2) Home builder flips mortgage to Wells

3) Wells flips to the Fed

4) Those guys ain't dumb

5) Money for nothin' and chicks for free

Village Smithy's picture

And I always thought that they were talking about MTV. Nicely done.

vote_libertarian_party's picture

So how does it play out?  Assuming the Fed is buying MBS at par and they are really worth 20-80% of par.


In 20 - 30 years they fess up the bonds have losses?  


I've never seen a good write-up on how all of this unfolds at the Fed.

devo's picture

They probably will pull an accounting trick, like amortize the purchases over 30 years and not adjust for inflation. lol

LMAOLORI's picture



I think the Fed has a few tricks up it's sleeve


HOT Fed Hides Major Accounting Change


'Reuters has a very hot story out tonight on an accounting change the Fed snuck into a regular weekly report. It will move off its balance sheet any bad debt the Fed may have purchased from Goldman Sachs, or anybody else for that matter.

But they are averting asking the Treasury for money in the future by an accounting gimmick that will simply dump the debt off its own balance sheet and onto that of the Treasury.'



max2205's picture

Just got one. I feel dirty

chunga's picture

MBS are risk-free as Tyler points out.

Despite the fact that many of them are not legally backed by anything.

BREAKING: NY AG sues JPMorgan Chase over mortgage-backed securities; case first of series expected against banks by WH task force - WSJ

We shall see...

newworldorder's picture

Except for home buyers needing to have real jobs that pay real money, in theory this might work. Bury the bad assets at the FED, - never or for 30 years - to see light of mark to market accounting and instantly the Banks are made whole.

No free lunch for individual buyers however, as this would create "moral hazard." Can't have that now. How else are the little people going to learn financial discipline?

Arnold Ziffel's picture

Mortgage originators are handing zero down mortgages to any warm body that enters the room. Housing will not recover for years.

waylon153's picture

Simply not true.  I'm a mortgage originator and you can ask me anything you want. 

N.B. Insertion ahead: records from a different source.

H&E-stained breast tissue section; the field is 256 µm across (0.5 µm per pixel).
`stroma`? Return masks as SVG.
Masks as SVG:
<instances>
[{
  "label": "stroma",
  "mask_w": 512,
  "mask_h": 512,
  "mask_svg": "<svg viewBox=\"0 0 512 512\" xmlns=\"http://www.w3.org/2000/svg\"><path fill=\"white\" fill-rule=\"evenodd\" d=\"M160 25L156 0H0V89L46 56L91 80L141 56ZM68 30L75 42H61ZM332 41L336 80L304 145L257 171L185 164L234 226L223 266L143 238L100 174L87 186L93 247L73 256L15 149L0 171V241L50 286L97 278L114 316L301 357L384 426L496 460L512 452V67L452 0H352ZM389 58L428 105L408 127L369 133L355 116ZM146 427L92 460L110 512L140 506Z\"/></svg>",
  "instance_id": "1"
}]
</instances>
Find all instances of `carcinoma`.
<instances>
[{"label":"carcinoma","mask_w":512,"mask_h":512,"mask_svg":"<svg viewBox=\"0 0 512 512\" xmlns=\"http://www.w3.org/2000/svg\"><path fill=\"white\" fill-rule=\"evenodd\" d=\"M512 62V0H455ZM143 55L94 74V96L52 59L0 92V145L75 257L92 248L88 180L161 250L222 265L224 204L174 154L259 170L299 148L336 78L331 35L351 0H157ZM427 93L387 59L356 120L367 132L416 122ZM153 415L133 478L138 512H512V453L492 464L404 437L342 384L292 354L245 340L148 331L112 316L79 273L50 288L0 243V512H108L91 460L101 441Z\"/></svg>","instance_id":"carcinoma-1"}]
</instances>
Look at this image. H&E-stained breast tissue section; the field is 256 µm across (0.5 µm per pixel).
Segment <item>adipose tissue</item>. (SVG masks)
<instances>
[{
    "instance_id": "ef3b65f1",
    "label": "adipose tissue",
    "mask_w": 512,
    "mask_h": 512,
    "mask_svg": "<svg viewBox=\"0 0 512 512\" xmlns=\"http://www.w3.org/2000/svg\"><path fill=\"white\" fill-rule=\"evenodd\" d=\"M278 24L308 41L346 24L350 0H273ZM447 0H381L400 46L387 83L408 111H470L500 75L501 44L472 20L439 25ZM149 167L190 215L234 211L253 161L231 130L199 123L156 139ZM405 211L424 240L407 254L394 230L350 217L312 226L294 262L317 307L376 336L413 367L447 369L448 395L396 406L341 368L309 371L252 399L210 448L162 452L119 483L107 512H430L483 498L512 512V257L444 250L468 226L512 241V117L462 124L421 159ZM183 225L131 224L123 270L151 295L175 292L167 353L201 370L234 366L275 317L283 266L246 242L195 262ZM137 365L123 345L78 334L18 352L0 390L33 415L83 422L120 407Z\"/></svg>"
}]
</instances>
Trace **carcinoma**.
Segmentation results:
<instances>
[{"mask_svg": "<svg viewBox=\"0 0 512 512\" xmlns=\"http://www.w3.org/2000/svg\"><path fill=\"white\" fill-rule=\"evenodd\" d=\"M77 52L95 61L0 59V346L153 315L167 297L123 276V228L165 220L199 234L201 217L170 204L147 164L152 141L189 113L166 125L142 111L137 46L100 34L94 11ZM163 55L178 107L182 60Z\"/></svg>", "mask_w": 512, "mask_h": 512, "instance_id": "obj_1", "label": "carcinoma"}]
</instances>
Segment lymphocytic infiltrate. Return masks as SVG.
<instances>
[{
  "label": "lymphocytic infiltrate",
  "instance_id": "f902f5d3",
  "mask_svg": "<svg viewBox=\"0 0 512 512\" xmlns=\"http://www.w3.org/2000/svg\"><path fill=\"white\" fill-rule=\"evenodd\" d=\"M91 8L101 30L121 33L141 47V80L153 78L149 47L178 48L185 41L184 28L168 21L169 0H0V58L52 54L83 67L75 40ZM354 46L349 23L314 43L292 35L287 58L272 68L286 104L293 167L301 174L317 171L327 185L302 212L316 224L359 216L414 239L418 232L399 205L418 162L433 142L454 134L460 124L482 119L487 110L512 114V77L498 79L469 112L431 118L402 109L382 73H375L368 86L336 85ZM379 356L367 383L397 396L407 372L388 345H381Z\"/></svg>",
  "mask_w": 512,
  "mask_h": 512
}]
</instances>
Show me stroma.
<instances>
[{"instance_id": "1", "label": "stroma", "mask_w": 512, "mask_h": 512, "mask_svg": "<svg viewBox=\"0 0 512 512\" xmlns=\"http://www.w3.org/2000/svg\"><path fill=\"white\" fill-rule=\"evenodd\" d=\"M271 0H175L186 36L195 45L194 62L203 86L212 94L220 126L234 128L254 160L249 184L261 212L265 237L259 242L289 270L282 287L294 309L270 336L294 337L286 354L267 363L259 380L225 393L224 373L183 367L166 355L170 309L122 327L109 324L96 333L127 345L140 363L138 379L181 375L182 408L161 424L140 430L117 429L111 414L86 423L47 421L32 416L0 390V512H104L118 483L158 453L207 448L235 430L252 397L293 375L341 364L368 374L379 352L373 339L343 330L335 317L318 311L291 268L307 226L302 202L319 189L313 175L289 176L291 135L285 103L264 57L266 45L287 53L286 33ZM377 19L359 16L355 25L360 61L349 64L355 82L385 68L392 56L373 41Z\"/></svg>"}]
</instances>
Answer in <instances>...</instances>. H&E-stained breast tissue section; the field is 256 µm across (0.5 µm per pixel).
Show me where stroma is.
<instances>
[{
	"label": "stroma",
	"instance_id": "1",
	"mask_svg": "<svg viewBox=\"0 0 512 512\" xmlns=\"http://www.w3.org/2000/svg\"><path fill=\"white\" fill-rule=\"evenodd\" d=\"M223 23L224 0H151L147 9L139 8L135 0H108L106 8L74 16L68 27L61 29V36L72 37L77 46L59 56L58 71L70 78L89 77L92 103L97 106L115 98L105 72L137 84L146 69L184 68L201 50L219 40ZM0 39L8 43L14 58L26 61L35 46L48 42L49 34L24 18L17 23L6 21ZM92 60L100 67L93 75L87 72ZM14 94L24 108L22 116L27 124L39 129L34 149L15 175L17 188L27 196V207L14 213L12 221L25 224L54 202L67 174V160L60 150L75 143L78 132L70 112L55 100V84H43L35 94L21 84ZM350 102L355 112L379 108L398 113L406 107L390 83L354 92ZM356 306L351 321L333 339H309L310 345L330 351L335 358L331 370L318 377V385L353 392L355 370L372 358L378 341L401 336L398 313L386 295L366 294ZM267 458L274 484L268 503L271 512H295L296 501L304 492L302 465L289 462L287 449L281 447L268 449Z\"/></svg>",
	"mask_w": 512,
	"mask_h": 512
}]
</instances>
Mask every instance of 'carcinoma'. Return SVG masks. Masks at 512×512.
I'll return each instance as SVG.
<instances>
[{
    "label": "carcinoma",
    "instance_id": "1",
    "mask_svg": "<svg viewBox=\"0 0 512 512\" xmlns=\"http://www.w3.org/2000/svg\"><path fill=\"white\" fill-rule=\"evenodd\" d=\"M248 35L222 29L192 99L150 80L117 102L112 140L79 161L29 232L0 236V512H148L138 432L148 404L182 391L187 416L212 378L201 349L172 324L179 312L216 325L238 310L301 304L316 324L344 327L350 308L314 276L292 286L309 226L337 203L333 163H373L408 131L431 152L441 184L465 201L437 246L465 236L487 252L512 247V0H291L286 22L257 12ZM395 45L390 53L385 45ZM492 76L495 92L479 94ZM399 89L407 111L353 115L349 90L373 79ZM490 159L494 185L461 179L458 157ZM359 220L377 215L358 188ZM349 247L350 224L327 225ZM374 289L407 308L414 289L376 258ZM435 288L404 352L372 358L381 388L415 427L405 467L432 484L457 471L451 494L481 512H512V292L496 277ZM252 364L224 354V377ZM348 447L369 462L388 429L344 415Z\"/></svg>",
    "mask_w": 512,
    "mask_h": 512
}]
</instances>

The only zero down mortgages are VA loans which are entirely "insured/guaranteed" through VA funding fees, past and present.  The taxpayer is not liable and the loans are underwritten in the most sensible way of any loan on the market.  The VA actually accounts for your cell phone bill, cable tv, food, gasoline, etc.  The worksheet calculations are part of the loan process.  FHA and Fannie Mae don't do that.  At last, the military finally got something right.  Semper Fi.

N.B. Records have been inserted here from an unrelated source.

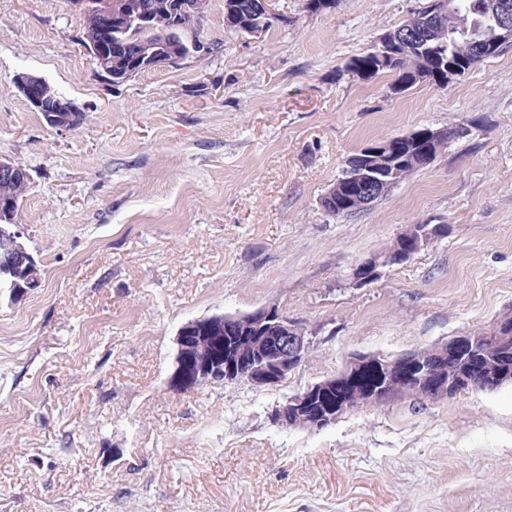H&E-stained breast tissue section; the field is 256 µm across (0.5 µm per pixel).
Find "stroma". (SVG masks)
I'll use <instances>...</instances> for the list:
<instances>
[{
  "label": "stroma",
  "mask_w": 512,
  "mask_h": 512,
  "mask_svg": "<svg viewBox=\"0 0 512 512\" xmlns=\"http://www.w3.org/2000/svg\"><path fill=\"white\" fill-rule=\"evenodd\" d=\"M421 0H340L227 31L112 85L64 0H0V158L31 181L16 221L42 285L0 302V512H512V384L395 399L320 431L276 407L353 354L396 356L512 313V42L439 88L391 90L347 60ZM45 78L85 114L48 127L12 83ZM466 128L370 208L320 199L347 158L420 127ZM413 224L445 236L378 280L363 261ZM275 306L309 359L281 385L176 392L187 321Z\"/></svg>",
  "instance_id": "obj_1"
}]
</instances>
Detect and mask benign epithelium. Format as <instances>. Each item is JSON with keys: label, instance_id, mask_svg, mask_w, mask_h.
Here are the masks:
<instances>
[{"label": "benign epithelium", "instance_id": "benign-epithelium-1", "mask_svg": "<svg viewBox=\"0 0 512 512\" xmlns=\"http://www.w3.org/2000/svg\"><path fill=\"white\" fill-rule=\"evenodd\" d=\"M157 8L176 14L179 24L197 25L200 18L189 4L182 6L169 0ZM96 23L91 35V55L97 67L118 85L134 76L128 63L141 64L147 69L172 66L187 57L181 44L172 42L159 50L149 43H122L113 41L115 24L124 22L137 27L150 26L151 15L136 9L132 0H95ZM14 85L28 104L43 113L52 128L69 129L78 115L73 102L67 99L44 78L19 72ZM395 147L392 140H383L366 147L357 160L348 165V180L361 182V191L354 197V208L371 207L374 197L393 189L399 182L397 169L380 167L374 161L389 154ZM23 165L6 159L0 160V297L13 303L41 287L42 277L38 260L26 247L18 230L15 217L18 208L20 180ZM444 231L433 228H415L413 252H418ZM394 251L369 259L372 277L379 278L382 269L392 265ZM252 330V335L228 356L219 358L211 353H195L198 341L206 339L218 348L224 344V331L230 329ZM501 346L512 343V334L495 338L480 333H470L451 338L441 350L443 354H457L467 349H481L490 340ZM176 351L171 374V388L177 392L195 389L204 384L245 380L256 387L278 386L288 379L304 362L309 353L310 341L293 321L276 307H266L247 314L211 315L195 318L183 324L175 338ZM392 371L404 376L413 373V389L424 397H452L472 386V371L448 382L435 378V366L425 358L407 357L388 365ZM336 387L331 377L309 386L302 397H290L275 410V420L280 424L302 423L309 430L319 431L334 423L354 406L355 400L335 413H308L306 396L324 388Z\"/></svg>", "mask_w": 512, "mask_h": 512}]
</instances>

Housing is recovering but not how you can see it.  70% of the transactions are refinances.  People are trading the remaining 25 year mortgages into 10  or 15 year mortgages at the same payment.  The trickle down can't be seen because they are building equity instead of more money in their pocket.  The rise in equity is invisible.  But, it's there and in 7-10 years they are going to have massive downpayments for larger homes.  Think of 50-70% downpayments.  These are not isolated accounts.  I see this everyday of week.

Thisson's picture

What about all the FHA 3% down loans, Waylon?  Piggyback loans still going on too?

sbenard's picture

Since the Fed is monetizing the mortgage market, why not just "originate" a mortgage for everyone? It doesn't matter whether the mortgagee qualifies or has any income, since the Fed is simply monetizing every debt instrument in sight anyway.

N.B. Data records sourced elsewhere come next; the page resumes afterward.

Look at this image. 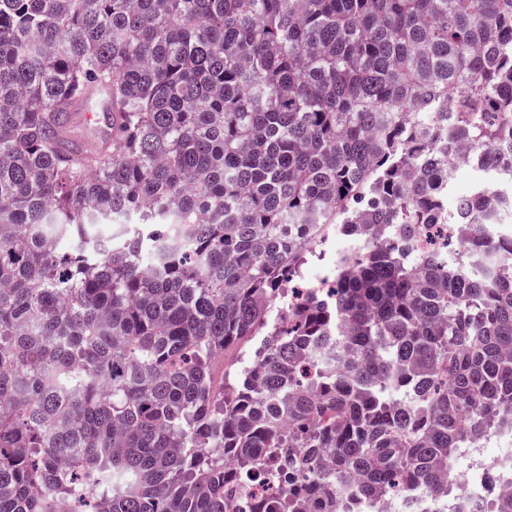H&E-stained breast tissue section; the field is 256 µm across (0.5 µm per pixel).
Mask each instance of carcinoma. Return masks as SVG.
<instances>
[{"label":"carcinoma","instance_id":"1","mask_svg":"<svg viewBox=\"0 0 512 512\" xmlns=\"http://www.w3.org/2000/svg\"><path fill=\"white\" fill-rule=\"evenodd\" d=\"M332 226L359 246L287 299ZM510 266L512 0H0V512L446 496L512 431ZM480 178L481 174L471 168L456 172L448 183V209L452 208L458 197L470 193Z\"/></svg>","mask_w":512,"mask_h":512}]
</instances>
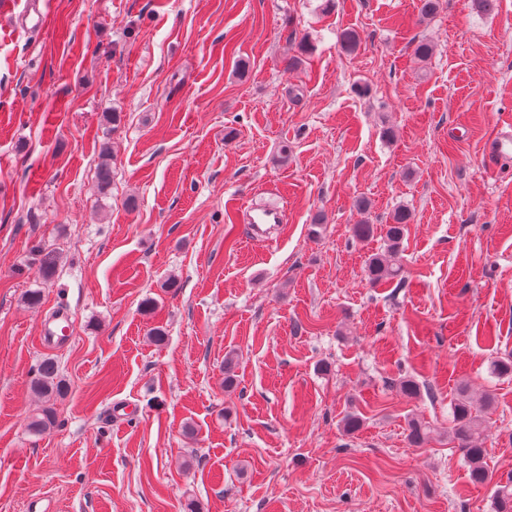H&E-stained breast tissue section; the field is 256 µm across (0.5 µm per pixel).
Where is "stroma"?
<instances>
[{"label":"stroma","instance_id":"35a3bbf8","mask_svg":"<svg viewBox=\"0 0 512 512\" xmlns=\"http://www.w3.org/2000/svg\"><path fill=\"white\" fill-rule=\"evenodd\" d=\"M419 5L0 0V512H494L512 157L492 172L483 150L512 122V0ZM254 203L285 212L265 242ZM401 208L403 276L372 286L383 240L352 227ZM62 309L69 339L42 342ZM46 357L65 390L36 436ZM462 386L490 402L489 485L450 440ZM413 418L434 429L420 448Z\"/></svg>","mask_w":512,"mask_h":512}]
</instances>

Needless to say, this whole QE thingy has taken on an air of insanity! This is going to go down as the largest bubble in history! Historians will fault us for not seeing it coming!

NaiLib's picture

Well, day after day CSFB Barclay and the rest are continuing to expand the multiples on the markets in Europe. Thay all compete to be the one that pays the most for Futures, then covered in the market of the underlying stocks. Market is about to resign to the CBs manipulation and soon enough volume will shrink even more as the real investors will refrain frpm buying into the Ponzi. Really would like to see someone sending "hot" information from these banks to wikileaks or why not zerohedge. Would be very healthy for the world to know the real truth about the manipulation we can see is going on. This is Albania on a globl scale and all we can do is to observe and wait for the inevitable.